Mihrap incelikli mukarnaslarla süslenmiştir. Mihrabın üzerindeki kubbede İhlas suresi ile birlikte Edirne’de sürdürülen bir sabah namazı geleneğinin kaynağı olarak görülen bir hadis-i şerif yer alır. Enes bin Malik’ten(ra) rivayet edildiğine göre Resulullah (sav) şöyle buyurdu: “Kim sabah namazını cemaatle kılar, güneş doğana kadar Allah’ı zikreder ve sonra iki rekat namaz kılarsa, o kimseye hac ve umre sevabı vardır.” Bu hadisteki mananın peşinde koşan cemaat sabah namazından sonra güneş doğana kadar dağılmaz, zikirle meşgul olur, kuşluk namazı kılıp öyle dağılırlar.
Eski Cami içerisinde padişahların namazlarını eda ettikleri yer olan bir hünkar mahfeli bulunur. Caminin kuzey beden duvarına bitişik kadınlar mahfeli ise ahşaptandır.
Camide iki tane vaaz kürsüsü bulunur. II. Murad Han döneminde İslam büyüklerinden Hacı Bayram-ı Veli hazretlerinin bu camide bir dönem vaaz vermiştir. Onun Edirne’den ayrılışından sonra bu kürsüye çıkmak isteyen vaizlerin dillerinin lal kesildiği, bu sebeple başka bir vaaz kürsüsü yaptırıldığı söylenir. Hacvı bayram-ı Veli hazretlerine ait olduğu rivayet edilen bu kürsü o vakitlerden sonra bir daha hiç kullanılmaz.

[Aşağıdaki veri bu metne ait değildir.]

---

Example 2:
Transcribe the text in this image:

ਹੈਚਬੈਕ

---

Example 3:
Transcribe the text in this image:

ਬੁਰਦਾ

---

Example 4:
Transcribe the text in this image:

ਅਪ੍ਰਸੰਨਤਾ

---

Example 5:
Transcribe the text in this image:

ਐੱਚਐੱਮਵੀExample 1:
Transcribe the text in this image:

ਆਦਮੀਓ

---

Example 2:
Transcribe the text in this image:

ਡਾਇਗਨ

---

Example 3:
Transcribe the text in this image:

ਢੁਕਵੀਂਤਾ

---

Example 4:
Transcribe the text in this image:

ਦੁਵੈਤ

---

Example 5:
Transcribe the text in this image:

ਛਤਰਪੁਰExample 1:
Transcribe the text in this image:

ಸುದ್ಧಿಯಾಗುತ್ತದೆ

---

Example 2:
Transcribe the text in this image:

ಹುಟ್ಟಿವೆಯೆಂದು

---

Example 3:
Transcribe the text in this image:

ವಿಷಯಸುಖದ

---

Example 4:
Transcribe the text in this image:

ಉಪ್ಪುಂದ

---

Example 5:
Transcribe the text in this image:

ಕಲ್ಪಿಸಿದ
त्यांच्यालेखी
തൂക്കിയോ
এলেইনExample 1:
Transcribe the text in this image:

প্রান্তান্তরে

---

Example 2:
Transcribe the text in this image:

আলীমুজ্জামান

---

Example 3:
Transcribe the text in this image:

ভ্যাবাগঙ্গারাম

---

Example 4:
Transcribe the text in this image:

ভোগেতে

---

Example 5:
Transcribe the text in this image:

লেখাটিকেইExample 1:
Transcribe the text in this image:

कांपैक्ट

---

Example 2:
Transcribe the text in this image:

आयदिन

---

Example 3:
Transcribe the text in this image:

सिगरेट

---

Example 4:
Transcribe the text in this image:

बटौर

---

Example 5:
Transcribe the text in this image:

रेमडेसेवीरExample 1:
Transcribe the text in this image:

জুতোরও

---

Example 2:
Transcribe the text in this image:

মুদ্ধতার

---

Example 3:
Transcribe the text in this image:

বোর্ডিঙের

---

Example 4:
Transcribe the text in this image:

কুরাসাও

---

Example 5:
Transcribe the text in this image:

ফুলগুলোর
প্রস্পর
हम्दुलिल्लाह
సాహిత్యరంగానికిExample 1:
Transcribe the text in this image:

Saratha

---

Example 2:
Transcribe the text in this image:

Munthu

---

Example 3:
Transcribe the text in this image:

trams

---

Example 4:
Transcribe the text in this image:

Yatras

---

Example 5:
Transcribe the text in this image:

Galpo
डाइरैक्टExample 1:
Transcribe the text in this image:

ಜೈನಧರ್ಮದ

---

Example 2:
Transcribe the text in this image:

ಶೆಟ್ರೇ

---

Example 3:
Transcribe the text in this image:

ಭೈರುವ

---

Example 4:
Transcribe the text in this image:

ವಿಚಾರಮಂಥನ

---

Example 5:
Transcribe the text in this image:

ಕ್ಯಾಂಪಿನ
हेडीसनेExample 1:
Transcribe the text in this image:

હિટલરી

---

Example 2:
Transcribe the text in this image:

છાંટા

Hacı Bayram Veli hazretlerinin Eski Cami’de bulunduğu günlere dair bir rivayet ise caminin kıymetine kıymet katacak bir mana yüklenir. Beşir Çelebi Fatih Sultan Mehmet Han’ın tarihçilerindendir ve şöyle bir rivayeti nakleder : Hacı Bayram-ı Veli hazretleri bir sabah namazı vaktinde camiye girer ve orta kubbe altında ibadetle meşgul olan Hz. Muhammed’i ( sav ) görür. Rivayete göre Efendimiz kendisine: “Bu cami benimdir, burada ümmetimle birlikte olurum. Ya Şeyh! Zinhar bu makamı hali görmesinler. Dâim gelip bunda hacet dilesinler!” der.

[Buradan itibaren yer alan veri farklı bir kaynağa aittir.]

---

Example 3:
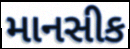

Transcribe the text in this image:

માનસીક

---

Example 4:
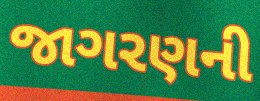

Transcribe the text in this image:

જાગરણની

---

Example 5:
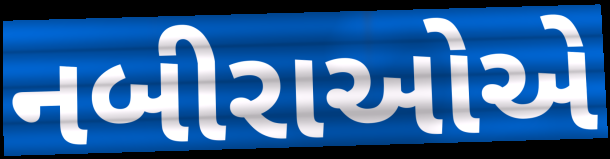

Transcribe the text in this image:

નબીરાઓએ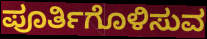
ಪೂರ್ತಿಗೊಳಿಸುವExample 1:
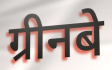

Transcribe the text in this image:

ग्रीनबे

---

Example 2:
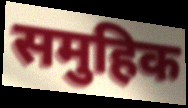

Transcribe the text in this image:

समुहिक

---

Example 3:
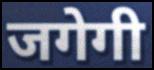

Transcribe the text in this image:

जगेगी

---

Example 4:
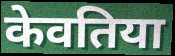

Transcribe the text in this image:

केवतिया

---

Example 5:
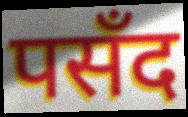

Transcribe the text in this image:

पसँदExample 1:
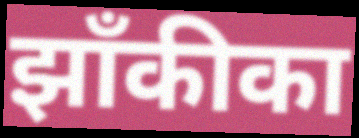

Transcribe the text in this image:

झाँकीका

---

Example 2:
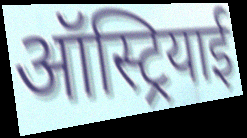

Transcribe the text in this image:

ऑस्ट्रियाई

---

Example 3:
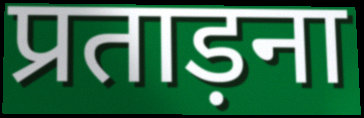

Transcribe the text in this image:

प्रताड़ना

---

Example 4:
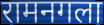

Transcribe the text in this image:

रामनगला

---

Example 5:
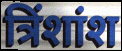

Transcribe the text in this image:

त्रिंशांशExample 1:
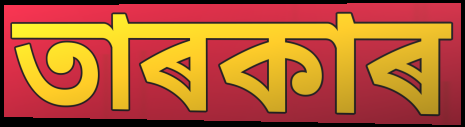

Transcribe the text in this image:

তাৰকাৰ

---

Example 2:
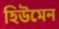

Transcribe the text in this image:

হিউমেন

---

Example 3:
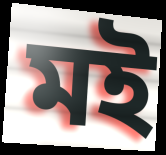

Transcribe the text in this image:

মই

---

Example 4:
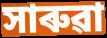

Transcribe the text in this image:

সাৰুৱা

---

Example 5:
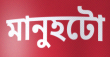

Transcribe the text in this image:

মানুহটোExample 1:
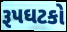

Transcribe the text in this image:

રૂપઘટકો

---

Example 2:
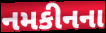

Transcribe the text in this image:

નમકીનના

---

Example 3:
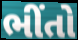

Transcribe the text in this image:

ભીંતો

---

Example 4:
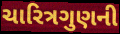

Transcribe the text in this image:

ચારિત્રગુણની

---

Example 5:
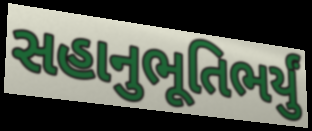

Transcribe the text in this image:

સહાનુભૂતિભર્યું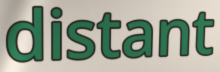
distant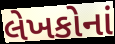
લેખકોનાં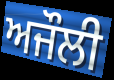
ਅਜੌਲੀ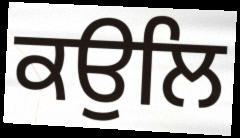
ਕਉਲਿ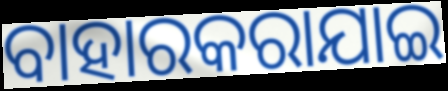
ବାହାରକରାଯାଇ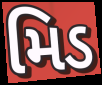
મિડ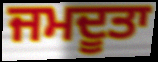
ਜਮਦੂਤਾ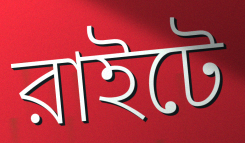
রাইটে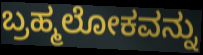
ಬ್ರಹ್ಮಲೋಕವನ್ನು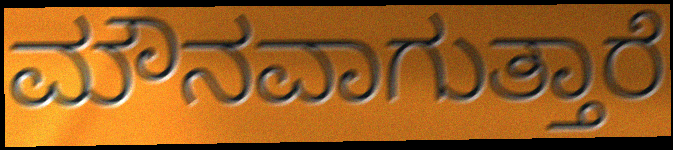
ಮೌನವಾಗುತ್ತಾರೆ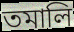
তমালিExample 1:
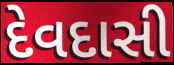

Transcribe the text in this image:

દેવદાસી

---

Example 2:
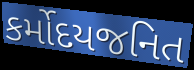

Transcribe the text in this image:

કર્મોદયજનિત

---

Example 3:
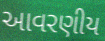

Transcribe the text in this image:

આવરણીય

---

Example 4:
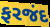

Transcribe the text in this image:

ફરજંદ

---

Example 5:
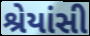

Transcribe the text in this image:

શ્રેયાંસીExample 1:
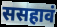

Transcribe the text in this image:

ससहावं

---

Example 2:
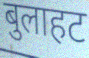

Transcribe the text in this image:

बुलाहट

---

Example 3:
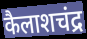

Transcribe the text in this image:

कैलाशचंद्र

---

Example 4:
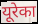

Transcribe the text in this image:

यूरेका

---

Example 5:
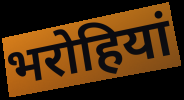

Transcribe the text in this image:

भरोहियां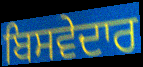
ਬਿਸਵੇਦਾਰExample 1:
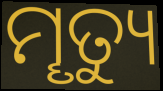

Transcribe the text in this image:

ମୄତ୍ୟୁ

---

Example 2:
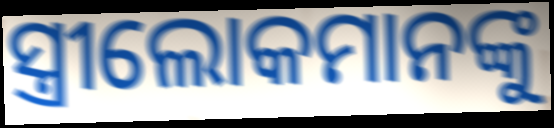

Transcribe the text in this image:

ସ୍ତ୍ରୀଲୋକମାନଙ୍କୁ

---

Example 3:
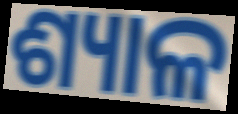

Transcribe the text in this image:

ଶ୍ୟାଳ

Burada bir parça durup, Edirne’nin pek çok camiinde karşımıza çıkan rivayetlerden bir diğerine daha kulak verelim. Rivayet odur ki, Çelebi Mehmet caminin yapımı bitince Edirne erenlerinden, aynı zamanda bir hattat olan ayakkabı tamircisi Eskici Baba’nın huzuruna gelir. “Efendi hazretleri, eser artık sizindir !” diyerek davette bulunur. Eskici Baba camiye gelerek bir kazan dolusu kara katran boya hazırlatır. Başlar camiyi boyamaya. Fırçasını her kazana batırdıkça caminin neresinde ne kullanılacaksa o renge dönüştüğü gözükür. O vakitten sonra adı “Boyacı Baba” diye anılır.